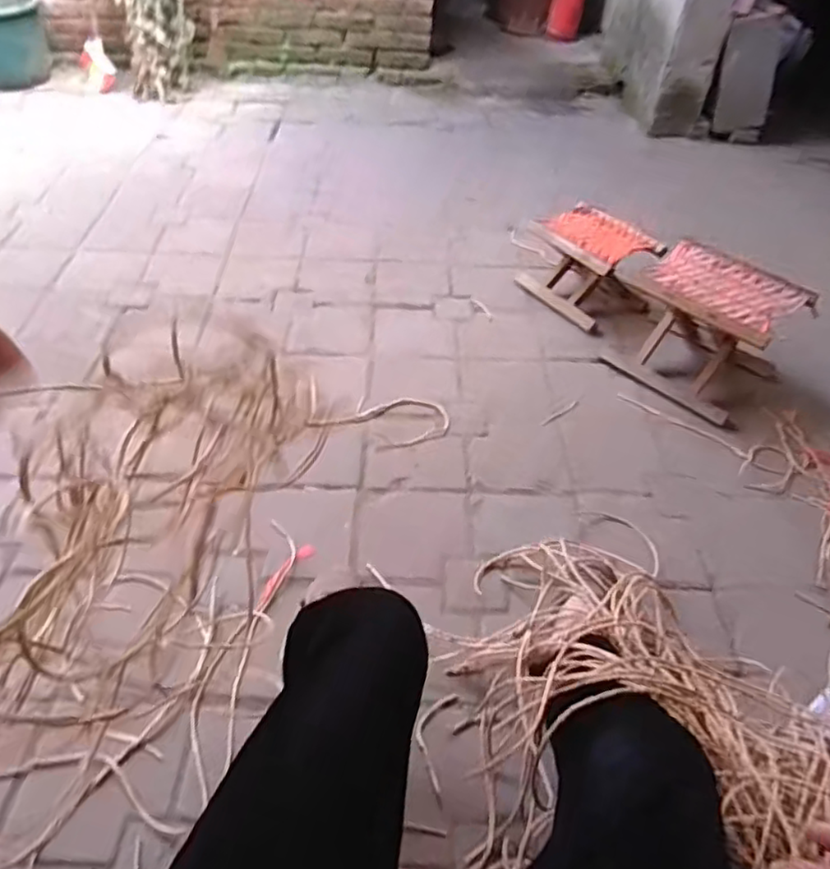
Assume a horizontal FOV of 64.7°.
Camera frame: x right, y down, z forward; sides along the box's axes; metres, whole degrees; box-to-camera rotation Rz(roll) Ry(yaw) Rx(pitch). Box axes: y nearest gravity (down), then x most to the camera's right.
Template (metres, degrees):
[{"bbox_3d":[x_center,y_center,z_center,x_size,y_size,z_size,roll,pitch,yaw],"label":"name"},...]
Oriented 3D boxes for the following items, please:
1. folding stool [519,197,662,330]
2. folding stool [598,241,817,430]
[{"bbox_3d":[0.438,-0.430,1.693,0.247,0.201,0.288,-20,50,-25],"label":"folding stool"},{"bbox_3d":[0.648,-0.245,1.499,0.299,0.239,0.336,-32,56,-33],"label":"folding stool"}]

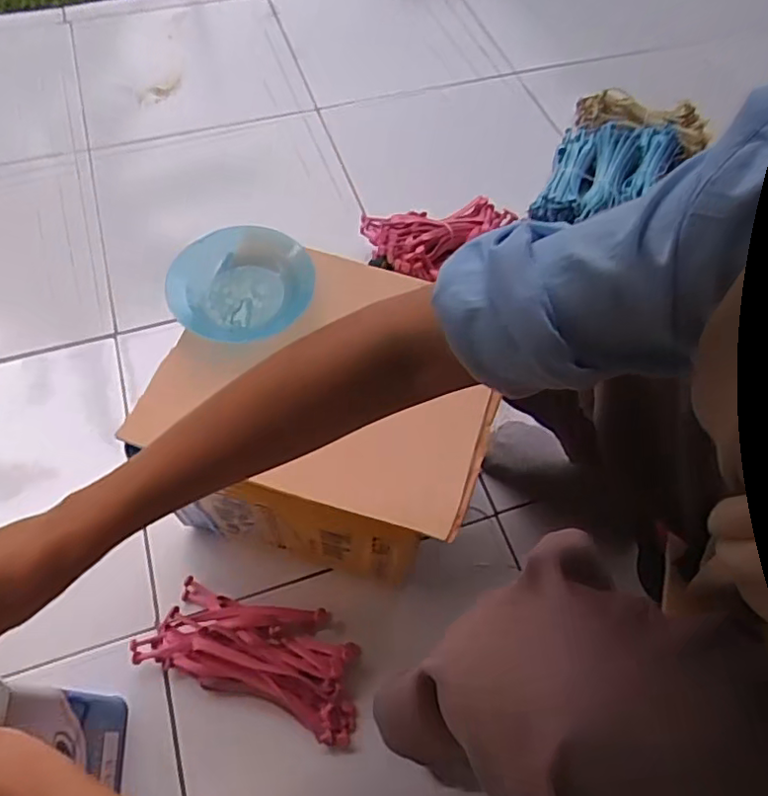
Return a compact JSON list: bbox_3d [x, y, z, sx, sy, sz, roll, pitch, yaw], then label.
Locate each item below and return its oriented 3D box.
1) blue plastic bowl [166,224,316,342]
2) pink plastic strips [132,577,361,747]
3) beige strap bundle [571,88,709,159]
[{"bbox_3d":[-0.126,-0.106,0.548,0.121,0.040,0.115,1,61,-2],"label":"blue plastic bowl"},{"bbox_3d":[-0.134,0.261,0.616,0.230,0.068,0.116,13,61,5],"label":"pink plastic strips"},{"bbox_3d":[0.440,-0.476,1.022,0.221,0.040,0.084,18,62,7],"label":"beige strap bundle"}]

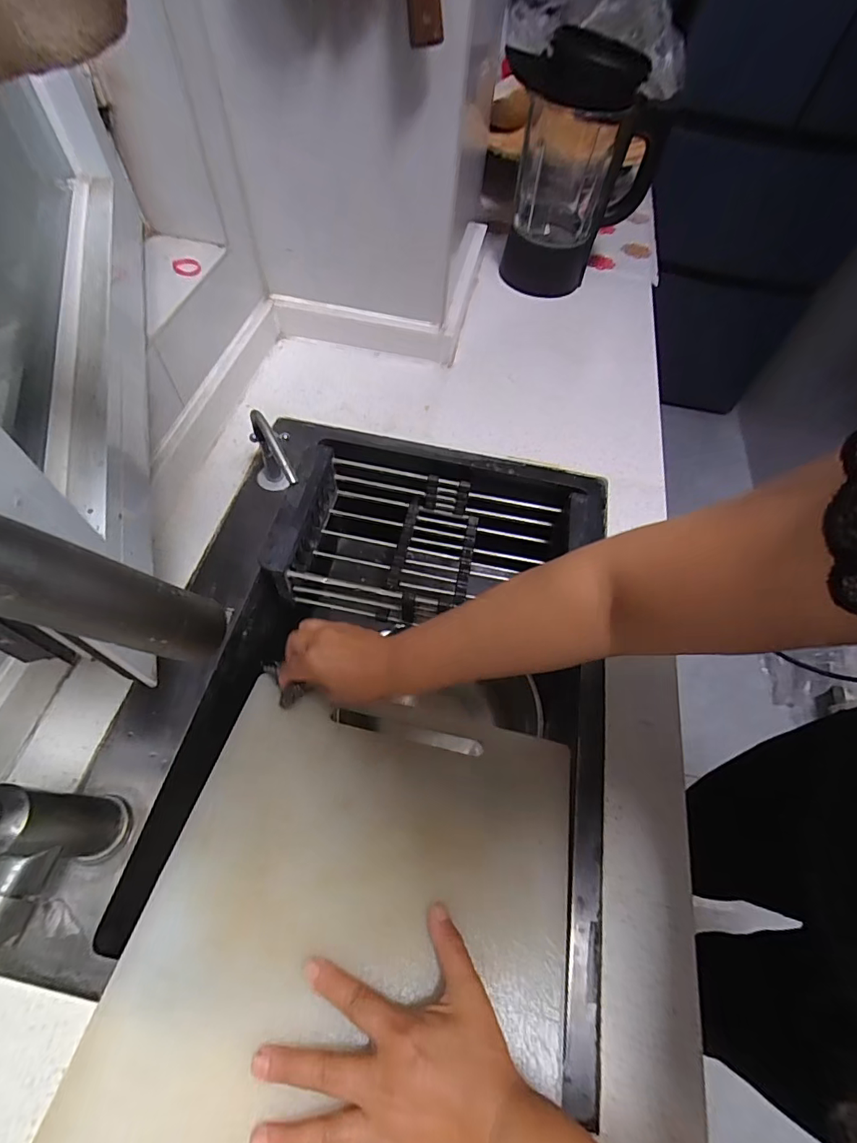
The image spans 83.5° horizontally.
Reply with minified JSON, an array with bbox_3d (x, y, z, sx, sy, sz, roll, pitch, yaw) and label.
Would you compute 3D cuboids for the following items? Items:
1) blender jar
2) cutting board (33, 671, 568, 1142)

▶ _What is expected_: The lines holding the word "metres" are the answer. Pull them out of the records and copy them.

▶ _Response box_:
Camera frame: x right, y down, z forward; sides along the box's axes; metres, whole degrees; box-to-camera rotation Rz(roll) Ry(yaw) Rx(pitch). Box axes: y nearest gravity (down), then x most to the camera's right.
Template (metres, degrees):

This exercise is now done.